Mead visited Berlin twice before his official move in 2000, which saw him “call up my friends in Minnesota and ask them to box up my things”. His friend Mark Hipper’s gallery denied his work initially, but an introduction to Klaus Theuerkauf of Endart brought him here indefinitely. Now Endart is gone, but Mead remains. His art – which often involves trashy, nostalgic renderings of young female bodies in kinky situations – has generated outrage, even in Berlin’s sexually liberated underground scene. Protesters showed up tothe 2004 Bethanien exhibition When Love Turns To Poison. More recently, an exhibition in Marseilles saw right-wing extremists accusing him of paedophilia and zoophilia. Meanwhile, though,he’s become sought after by collectors and gallerists alike. “I have a gallery in Luxembourg, and I’ll be in London next month for the release of my new book.” After six books with French art publisher Le Dernier Cri, it’s the Prague-based Divus editors who’ve compiled his entire work into a hardback.

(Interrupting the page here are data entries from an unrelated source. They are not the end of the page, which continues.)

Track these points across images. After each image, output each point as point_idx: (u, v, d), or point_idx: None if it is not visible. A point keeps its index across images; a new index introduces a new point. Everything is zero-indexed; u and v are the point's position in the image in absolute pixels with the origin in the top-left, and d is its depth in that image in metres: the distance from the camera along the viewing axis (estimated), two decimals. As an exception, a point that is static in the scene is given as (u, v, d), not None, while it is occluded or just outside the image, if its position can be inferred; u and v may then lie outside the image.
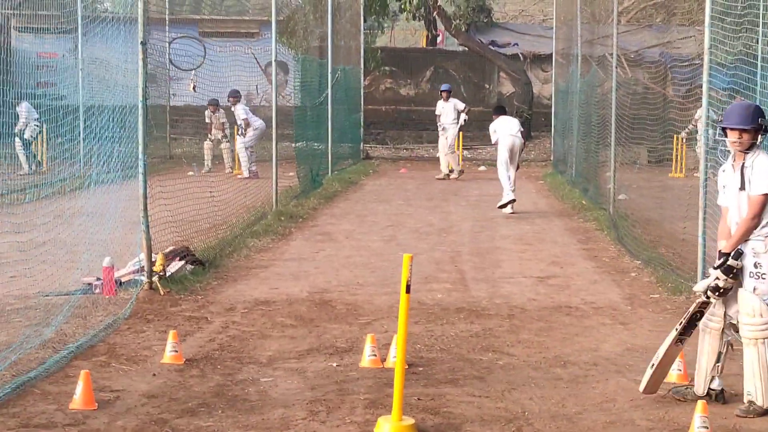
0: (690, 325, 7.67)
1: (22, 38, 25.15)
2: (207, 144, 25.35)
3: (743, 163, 7.48)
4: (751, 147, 7.49)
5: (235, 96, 24.28)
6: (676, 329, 7.69)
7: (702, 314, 7.64)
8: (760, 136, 7.52)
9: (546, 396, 7.72)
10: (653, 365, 7.66)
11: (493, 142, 19.63)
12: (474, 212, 19.01)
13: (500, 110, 20.12)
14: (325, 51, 25.40)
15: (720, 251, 7.61)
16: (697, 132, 23.48)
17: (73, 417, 7.02)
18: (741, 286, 7.45)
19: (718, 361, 7.59)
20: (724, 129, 7.60)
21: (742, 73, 12.44)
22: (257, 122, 24.40)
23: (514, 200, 18.49)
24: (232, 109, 24.37)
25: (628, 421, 7.18)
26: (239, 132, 24.30)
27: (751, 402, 7.33)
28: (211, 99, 24.56)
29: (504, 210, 18.42)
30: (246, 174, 23.53)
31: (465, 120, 25.92)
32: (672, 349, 7.70)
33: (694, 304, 7.70)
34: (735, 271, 7.40)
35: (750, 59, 13.58)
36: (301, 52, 26.75)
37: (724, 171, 7.74)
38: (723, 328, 7.59)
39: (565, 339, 9.51)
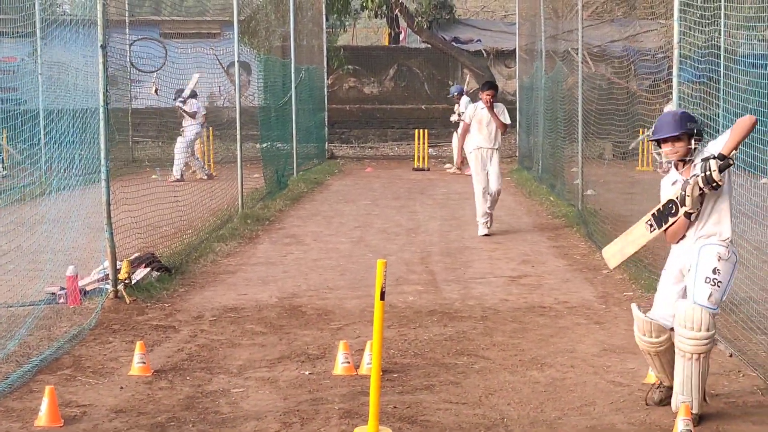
0: (661, 217, 7.24)
1: (-21, 43, 24.77)
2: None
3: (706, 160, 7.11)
4: (687, 154, 7.16)
5: (193, 96, 23.96)
6: (648, 219, 7.35)
7: (673, 208, 7.17)
8: (693, 141, 7.13)
9: (524, 401, 7.57)
10: (636, 248, 7.47)
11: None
12: (442, 211, 18.86)
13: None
14: (288, 51, 25.21)
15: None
16: None
17: (38, 435, 6.81)
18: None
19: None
20: (658, 144, 7.33)
21: (709, 66, 12.37)
22: (199, 126, 24.05)
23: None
24: (186, 102, 23.96)
25: (609, 425, 7.03)
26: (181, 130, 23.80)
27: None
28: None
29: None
30: (178, 176, 23.05)
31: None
32: (640, 228, 7.40)
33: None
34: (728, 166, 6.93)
35: (715, 51, 13.51)
36: (263, 53, 26.52)
37: (674, 183, 7.27)
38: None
39: (541, 340, 9.36)
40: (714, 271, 7.01)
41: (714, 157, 6.95)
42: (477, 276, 12.56)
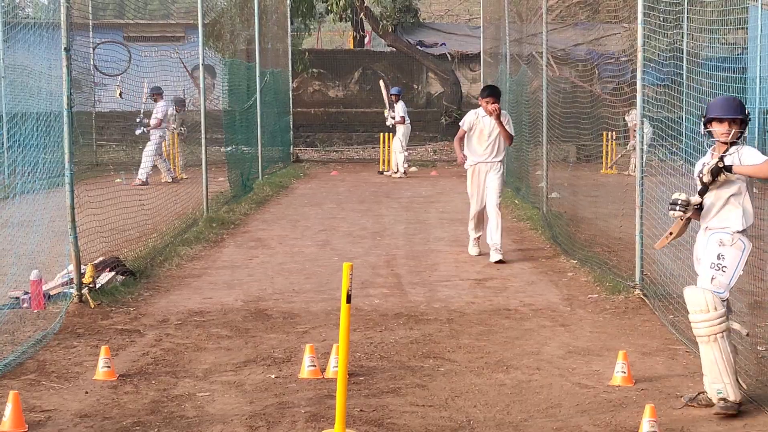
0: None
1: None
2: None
3: (722, 156, 7.41)
4: (737, 137, 7.45)
5: (159, 92, 23.88)
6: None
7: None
8: (746, 129, 7.54)
9: (490, 403, 7.58)
10: (672, 233, 7.70)
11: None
12: (407, 214, 18.88)
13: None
14: (253, 54, 25.16)
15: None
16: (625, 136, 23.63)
17: (2, 440, 6.75)
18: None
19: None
20: (710, 121, 7.52)
21: (673, 69, 12.45)
22: (164, 129, 24.02)
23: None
24: (153, 105, 23.91)
25: (575, 426, 7.06)
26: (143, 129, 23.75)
27: (724, 399, 7.22)
28: (177, 98, 24.19)
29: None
30: (143, 179, 22.96)
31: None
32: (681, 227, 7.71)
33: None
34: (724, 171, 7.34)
35: (679, 54, 13.61)
36: (228, 56, 26.46)
37: (705, 164, 7.56)
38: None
39: (506, 343, 9.38)
40: (718, 257, 7.38)
41: (723, 164, 7.36)
42: (442, 279, 12.57)
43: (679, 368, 8.43)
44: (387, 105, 27.30)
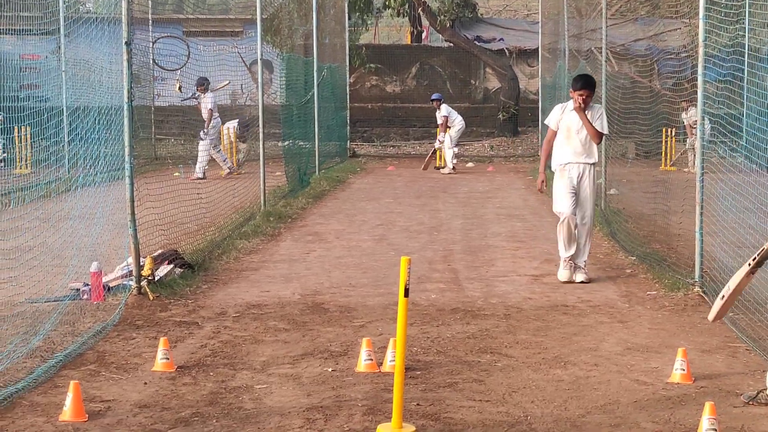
0: (763, 260, 7.43)
1: (4, 40, 24.90)
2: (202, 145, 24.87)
3: None
4: None
5: (203, 84, 23.90)
6: (749, 264, 7.45)
7: None
8: None
9: (548, 398, 7.55)
10: (723, 296, 7.54)
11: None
12: (464, 209, 18.85)
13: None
14: (310, 49, 25.22)
15: None
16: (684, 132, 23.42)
17: (63, 430, 6.81)
18: None
19: None
20: None
21: (734, 64, 12.32)
22: (217, 119, 24.06)
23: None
24: (200, 98, 23.93)
25: (633, 423, 7.00)
26: (203, 132, 23.71)
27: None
28: (200, 78, 24.06)
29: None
30: (200, 175, 23.06)
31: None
32: (744, 280, 7.51)
33: None
34: None
35: (740, 49, 13.47)
36: (286, 51, 26.56)
37: None
38: None
39: (564, 339, 9.34)
40: None
41: None
42: (500, 274, 12.54)
43: (740, 366, 8.35)
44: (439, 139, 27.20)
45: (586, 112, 11.92)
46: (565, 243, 11.96)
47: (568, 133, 12.02)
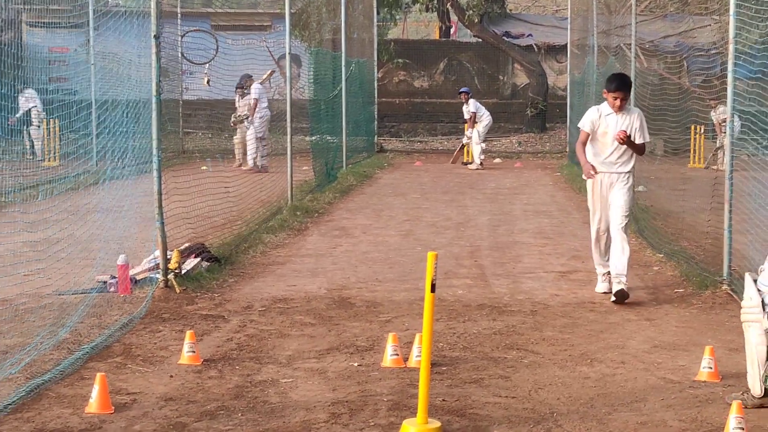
0: None
1: (33, 33, 25.02)
2: (237, 138, 24.94)
3: None
4: None
5: (249, 78, 24.02)
6: None
7: None
8: None
9: (574, 396, 7.51)
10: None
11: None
12: (491, 206, 18.81)
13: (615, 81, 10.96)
14: (339, 44, 25.23)
15: None
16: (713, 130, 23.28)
17: (89, 421, 6.83)
18: None
19: None
20: None
21: (765, 61, 12.23)
22: (264, 110, 24.11)
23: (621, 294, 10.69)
24: (247, 91, 24.01)
25: (660, 421, 6.96)
26: (248, 121, 23.83)
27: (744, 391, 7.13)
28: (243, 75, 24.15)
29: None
30: (251, 165, 23.19)
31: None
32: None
33: None
34: None
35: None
36: (314, 45, 26.56)
37: None
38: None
39: (591, 336, 9.30)
40: None
41: None
42: (526, 271, 12.51)
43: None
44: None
45: (622, 115, 10.76)
46: (601, 256, 11.12)
47: (604, 138, 10.83)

Ironically, the man who’s got his work on international collectors’ shortlists remains unknown on his home turf – most likely for the better, given his Turkish neighbours’ probable outrage at his racy art. Does he mind? “When I fall, it’s not unlikely some young Turkish man helps me up and makes sure I’m okay. We’re getting along in everyday life.”

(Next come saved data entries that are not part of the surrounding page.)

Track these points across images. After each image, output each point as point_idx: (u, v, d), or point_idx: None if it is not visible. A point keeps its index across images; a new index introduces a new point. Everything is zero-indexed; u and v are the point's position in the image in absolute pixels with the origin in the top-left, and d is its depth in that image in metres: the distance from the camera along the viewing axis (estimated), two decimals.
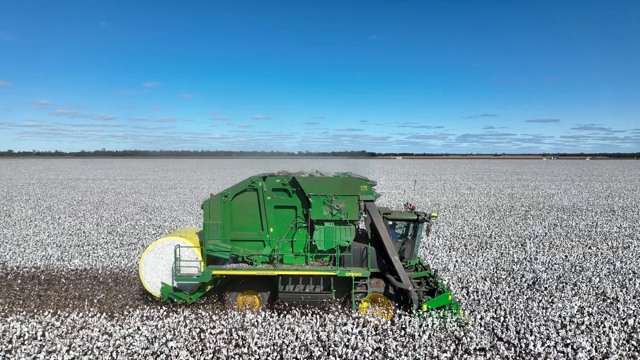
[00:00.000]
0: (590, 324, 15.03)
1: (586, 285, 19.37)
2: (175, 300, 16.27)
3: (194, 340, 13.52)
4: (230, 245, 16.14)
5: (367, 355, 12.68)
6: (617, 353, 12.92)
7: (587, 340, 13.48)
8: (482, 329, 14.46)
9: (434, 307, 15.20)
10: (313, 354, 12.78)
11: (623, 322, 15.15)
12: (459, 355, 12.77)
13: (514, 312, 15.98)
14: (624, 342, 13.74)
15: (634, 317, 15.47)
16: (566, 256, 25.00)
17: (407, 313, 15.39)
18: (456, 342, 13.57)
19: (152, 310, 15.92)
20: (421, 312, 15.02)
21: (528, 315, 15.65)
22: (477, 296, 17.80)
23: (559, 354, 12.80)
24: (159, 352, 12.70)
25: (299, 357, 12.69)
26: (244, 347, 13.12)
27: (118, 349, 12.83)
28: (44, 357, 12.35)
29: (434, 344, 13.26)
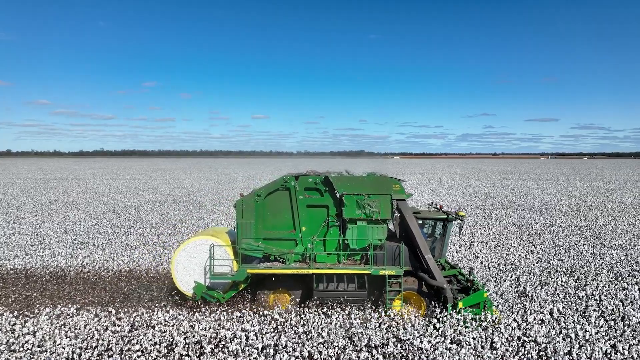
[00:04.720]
0: (493, 320, 15.21)
1: (510, 285, 19.55)
2: (208, 299, 16.38)
3: (93, 338, 13.70)
4: (263, 244, 16.28)
5: (256, 352, 12.89)
6: (503, 348, 13.11)
7: (476, 337, 13.66)
8: (385, 326, 14.65)
9: (469, 304, 15.32)
10: (204, 350, 12.97)
11: (523, 318, 15.33)
12: (346, 352, 12.95)
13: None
14: (517, 338, 13.91)
15: (535, 314, 15.66)
16: (507, 255, 25.20)
17: (440, 310, 15.47)
18: (350, 340, 13.75)
19: (64, 308, 16.11)
20: (456, 310, 15.09)
21: (435, 313, 15.82)
22: None
23: (445, 350, 12.97)
24: (48, 349, 12.88)
25: (189, 353, 12.89)
26: (138, 344, 13.31)
27: (11, 347, 13.02)
28: None
29: (328, 341, 13.45)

As both an artist and a man inextricably tied to his neighbourhood, Mead sees Kotti the way most don’t. “The old sidewalks here are amazing; they have diamond stones. It’s pretty to look at as you walk, rather than the boring horizontal slabs. Then you have the smaller square blocks of paving stones – perfect for digging and picking up to throw on May 1. And then, the day after, you see the city put the stones back. No problem.”